Data items
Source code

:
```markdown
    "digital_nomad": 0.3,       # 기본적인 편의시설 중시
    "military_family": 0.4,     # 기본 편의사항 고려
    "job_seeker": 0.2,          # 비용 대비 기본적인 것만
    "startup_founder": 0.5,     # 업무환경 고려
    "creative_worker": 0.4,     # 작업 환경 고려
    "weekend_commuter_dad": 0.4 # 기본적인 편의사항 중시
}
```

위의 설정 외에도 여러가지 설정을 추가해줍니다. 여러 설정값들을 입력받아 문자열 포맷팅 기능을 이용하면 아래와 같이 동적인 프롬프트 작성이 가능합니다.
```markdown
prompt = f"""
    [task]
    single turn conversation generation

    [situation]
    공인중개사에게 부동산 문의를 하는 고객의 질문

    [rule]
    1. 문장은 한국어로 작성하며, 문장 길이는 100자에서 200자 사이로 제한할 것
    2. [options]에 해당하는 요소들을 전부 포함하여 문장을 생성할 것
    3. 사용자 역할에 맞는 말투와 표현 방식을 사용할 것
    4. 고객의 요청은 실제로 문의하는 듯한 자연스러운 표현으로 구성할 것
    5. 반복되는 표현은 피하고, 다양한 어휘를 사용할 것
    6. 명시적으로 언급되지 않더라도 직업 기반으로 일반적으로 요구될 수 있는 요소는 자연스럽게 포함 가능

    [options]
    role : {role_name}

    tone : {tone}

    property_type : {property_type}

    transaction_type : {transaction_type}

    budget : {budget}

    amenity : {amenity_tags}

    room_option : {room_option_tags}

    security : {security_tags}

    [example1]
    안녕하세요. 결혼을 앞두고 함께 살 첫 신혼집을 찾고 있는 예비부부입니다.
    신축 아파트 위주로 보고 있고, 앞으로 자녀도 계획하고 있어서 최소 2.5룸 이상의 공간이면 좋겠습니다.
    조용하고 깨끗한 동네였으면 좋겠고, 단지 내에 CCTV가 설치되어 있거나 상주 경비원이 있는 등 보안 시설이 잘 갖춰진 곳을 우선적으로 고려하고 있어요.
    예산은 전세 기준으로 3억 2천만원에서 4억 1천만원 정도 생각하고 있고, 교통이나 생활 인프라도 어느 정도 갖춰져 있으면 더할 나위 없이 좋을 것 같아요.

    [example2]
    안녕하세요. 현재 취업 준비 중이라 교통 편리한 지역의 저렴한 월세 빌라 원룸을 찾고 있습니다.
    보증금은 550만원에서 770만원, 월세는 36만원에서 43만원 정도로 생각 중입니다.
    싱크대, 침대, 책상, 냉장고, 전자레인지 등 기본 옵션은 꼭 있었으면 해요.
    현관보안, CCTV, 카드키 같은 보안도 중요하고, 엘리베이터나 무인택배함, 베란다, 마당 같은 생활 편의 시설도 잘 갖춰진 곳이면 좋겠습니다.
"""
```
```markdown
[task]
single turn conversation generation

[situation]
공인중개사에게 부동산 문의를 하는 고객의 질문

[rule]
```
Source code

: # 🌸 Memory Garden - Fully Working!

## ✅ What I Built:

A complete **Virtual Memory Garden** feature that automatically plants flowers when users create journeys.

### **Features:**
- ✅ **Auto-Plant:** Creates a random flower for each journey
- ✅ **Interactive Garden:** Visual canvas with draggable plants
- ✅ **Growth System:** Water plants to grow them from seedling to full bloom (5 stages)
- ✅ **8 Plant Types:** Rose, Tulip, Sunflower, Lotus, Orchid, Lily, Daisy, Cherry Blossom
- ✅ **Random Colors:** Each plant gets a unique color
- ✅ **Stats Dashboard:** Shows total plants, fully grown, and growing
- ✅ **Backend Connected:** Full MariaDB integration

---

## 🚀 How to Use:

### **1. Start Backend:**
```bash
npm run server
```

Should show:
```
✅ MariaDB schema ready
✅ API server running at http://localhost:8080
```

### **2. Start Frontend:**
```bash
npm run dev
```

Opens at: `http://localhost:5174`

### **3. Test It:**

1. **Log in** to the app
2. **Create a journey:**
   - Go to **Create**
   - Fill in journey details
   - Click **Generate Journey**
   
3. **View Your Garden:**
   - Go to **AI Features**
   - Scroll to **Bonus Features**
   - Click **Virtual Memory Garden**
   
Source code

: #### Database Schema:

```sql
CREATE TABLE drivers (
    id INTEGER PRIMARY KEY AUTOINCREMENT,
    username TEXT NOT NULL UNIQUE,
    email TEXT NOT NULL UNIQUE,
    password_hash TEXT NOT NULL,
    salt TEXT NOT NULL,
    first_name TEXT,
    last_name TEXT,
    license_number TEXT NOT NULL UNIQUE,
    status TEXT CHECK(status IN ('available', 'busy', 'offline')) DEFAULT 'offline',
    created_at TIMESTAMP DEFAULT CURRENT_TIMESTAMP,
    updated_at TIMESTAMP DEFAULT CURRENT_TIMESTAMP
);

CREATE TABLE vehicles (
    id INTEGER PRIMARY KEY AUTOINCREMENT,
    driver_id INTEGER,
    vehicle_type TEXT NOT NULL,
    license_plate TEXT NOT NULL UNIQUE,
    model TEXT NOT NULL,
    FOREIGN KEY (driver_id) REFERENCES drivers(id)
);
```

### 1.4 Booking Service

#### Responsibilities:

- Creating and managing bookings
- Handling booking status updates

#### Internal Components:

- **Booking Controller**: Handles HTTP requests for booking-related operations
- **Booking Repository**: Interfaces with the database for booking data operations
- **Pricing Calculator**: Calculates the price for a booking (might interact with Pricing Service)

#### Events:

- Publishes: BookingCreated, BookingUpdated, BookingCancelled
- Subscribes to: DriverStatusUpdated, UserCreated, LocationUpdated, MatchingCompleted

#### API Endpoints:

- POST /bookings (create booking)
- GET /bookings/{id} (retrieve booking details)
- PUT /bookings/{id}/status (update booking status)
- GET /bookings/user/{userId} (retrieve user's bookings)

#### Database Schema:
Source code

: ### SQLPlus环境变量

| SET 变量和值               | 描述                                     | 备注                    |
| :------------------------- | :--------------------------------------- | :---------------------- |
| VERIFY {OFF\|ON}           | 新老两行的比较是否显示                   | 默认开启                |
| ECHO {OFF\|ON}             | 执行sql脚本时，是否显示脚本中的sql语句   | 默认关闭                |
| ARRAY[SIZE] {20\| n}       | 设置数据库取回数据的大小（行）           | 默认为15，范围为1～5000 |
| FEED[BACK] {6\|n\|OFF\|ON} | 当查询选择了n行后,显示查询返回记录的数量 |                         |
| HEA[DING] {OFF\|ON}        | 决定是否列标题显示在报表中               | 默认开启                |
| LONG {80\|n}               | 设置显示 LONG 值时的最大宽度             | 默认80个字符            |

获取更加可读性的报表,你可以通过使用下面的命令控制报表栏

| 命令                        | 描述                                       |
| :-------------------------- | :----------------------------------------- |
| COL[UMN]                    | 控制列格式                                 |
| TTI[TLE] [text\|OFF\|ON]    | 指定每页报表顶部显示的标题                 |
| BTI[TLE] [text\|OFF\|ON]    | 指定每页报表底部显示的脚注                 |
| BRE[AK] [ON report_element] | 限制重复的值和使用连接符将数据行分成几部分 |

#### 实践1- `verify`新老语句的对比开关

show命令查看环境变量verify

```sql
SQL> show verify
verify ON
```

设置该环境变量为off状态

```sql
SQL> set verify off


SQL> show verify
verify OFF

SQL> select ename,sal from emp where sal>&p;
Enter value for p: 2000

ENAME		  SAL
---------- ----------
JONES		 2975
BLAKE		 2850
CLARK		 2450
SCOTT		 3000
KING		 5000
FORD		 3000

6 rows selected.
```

EXERCISE. Supply the number of lines above that contain the word "TIMESTAMP", and nothing else.

RESPONSE. 2